Figure 7. Restoration of down-regulated AFAP1L1 expression by an siRNA-resistant Sp3 expression vector.

U2OS cells stably expressing the Sp3 mRNA resistant to Sp3#1 and Sp3#2 siRNA was established and treated with these siRNAs. U2OS cells stably expressing the EGFP or LacZ gene were employed as a control. After 48-h-treatment with siRNAs, RNA was extracted from each cell and the expression of Sp3 and AFAP1L1 was analyzed by RT-PCR (A). Knocking down of the endogenous Sp3 gene was confirmed by PCR using a set of primers located in the 3′ UTR of the Sp3 gene (Table S1). The β-actin gene was used as a control. Protein was extracted after 72 h of treatment and used for Western blotting (B). β-tubulin was used as a control. Error bars indicate standard deviations. Single and double asterisks indicate the long and short forms of the Sp3 protein, respectively.
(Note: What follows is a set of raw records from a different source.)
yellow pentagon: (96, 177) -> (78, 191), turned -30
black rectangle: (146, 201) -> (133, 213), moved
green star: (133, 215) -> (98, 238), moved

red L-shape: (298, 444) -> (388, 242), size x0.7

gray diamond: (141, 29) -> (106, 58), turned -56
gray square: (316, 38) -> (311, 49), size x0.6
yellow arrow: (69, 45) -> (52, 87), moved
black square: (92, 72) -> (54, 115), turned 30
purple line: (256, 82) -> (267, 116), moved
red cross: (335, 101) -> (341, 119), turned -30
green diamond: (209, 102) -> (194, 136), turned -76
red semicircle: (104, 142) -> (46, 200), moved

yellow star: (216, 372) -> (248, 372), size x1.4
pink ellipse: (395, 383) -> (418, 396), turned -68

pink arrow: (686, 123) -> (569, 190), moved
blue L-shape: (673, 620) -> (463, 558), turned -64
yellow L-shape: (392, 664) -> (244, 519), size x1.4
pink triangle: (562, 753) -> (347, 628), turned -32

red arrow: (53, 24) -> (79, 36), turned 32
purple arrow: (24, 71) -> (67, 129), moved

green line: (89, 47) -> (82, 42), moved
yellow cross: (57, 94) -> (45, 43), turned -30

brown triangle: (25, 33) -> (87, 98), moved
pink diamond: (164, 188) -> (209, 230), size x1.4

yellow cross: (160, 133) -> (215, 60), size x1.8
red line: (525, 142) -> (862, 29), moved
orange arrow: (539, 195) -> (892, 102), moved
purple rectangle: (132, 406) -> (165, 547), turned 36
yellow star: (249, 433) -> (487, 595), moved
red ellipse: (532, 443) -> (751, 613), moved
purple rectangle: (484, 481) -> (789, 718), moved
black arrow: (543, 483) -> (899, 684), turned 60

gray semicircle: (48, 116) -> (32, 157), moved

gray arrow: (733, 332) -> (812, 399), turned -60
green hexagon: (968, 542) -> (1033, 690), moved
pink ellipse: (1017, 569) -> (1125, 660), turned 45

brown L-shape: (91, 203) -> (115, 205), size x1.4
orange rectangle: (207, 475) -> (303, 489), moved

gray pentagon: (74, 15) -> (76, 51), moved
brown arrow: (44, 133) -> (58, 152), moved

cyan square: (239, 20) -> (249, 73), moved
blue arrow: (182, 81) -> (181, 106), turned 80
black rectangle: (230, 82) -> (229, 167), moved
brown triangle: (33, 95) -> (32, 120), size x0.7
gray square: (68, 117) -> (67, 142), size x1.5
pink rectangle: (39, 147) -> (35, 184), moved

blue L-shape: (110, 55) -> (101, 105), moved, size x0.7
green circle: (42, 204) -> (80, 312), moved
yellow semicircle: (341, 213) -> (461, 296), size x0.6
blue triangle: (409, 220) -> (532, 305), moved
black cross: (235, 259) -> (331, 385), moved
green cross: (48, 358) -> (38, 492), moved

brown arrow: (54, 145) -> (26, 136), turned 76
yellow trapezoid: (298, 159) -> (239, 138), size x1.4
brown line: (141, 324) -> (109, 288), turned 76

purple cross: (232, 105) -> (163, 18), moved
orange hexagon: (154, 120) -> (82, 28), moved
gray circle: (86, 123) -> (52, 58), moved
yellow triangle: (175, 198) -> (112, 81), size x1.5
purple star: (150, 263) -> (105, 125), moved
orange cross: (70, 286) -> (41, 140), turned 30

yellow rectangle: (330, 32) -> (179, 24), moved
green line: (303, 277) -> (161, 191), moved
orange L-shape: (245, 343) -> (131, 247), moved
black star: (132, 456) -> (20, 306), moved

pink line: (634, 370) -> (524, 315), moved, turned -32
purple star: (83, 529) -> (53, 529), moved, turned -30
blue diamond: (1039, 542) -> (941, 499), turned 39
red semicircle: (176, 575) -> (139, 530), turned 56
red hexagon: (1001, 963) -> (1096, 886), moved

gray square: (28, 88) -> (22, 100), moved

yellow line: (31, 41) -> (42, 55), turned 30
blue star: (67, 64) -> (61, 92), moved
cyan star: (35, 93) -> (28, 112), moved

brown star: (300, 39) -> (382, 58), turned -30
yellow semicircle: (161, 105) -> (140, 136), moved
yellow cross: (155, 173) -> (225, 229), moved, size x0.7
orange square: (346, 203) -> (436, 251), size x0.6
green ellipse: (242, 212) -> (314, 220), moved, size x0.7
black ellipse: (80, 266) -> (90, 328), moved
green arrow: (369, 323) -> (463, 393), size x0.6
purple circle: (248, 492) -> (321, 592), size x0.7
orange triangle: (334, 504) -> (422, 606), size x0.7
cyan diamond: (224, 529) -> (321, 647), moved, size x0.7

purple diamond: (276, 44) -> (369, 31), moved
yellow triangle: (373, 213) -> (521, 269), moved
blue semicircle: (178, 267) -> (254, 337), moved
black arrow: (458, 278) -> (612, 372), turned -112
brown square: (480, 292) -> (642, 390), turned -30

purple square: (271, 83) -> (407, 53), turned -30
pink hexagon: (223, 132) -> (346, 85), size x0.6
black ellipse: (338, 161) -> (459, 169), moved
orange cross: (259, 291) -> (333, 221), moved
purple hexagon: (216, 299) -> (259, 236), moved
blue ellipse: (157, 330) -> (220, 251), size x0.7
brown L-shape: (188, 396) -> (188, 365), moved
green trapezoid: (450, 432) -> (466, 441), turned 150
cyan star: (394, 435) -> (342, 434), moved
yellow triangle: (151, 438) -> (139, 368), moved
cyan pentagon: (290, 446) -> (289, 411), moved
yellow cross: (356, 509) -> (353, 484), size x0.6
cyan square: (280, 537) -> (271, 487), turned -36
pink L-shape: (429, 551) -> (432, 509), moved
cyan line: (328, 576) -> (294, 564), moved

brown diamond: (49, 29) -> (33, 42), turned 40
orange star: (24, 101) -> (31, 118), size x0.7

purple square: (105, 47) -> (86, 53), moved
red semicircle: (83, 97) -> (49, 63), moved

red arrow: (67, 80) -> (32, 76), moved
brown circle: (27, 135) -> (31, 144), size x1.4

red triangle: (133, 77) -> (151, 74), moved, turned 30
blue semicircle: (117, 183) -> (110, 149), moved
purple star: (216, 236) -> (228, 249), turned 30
Figure 8. Inhibition of Sp3 expression reduces cell migration and invasiveness in U2OS cells.

Numbers of cells migrating through the uncoated 8-micron membrane pores (A) and through the Matrigel-coated membranes (B) were counted in five randomly chosen fields at a magnification of ×100. (C) A cell invasion index was calculated as the ratio of the number of cells migrating through the matrigel to the number migrating through the uncoated membrane.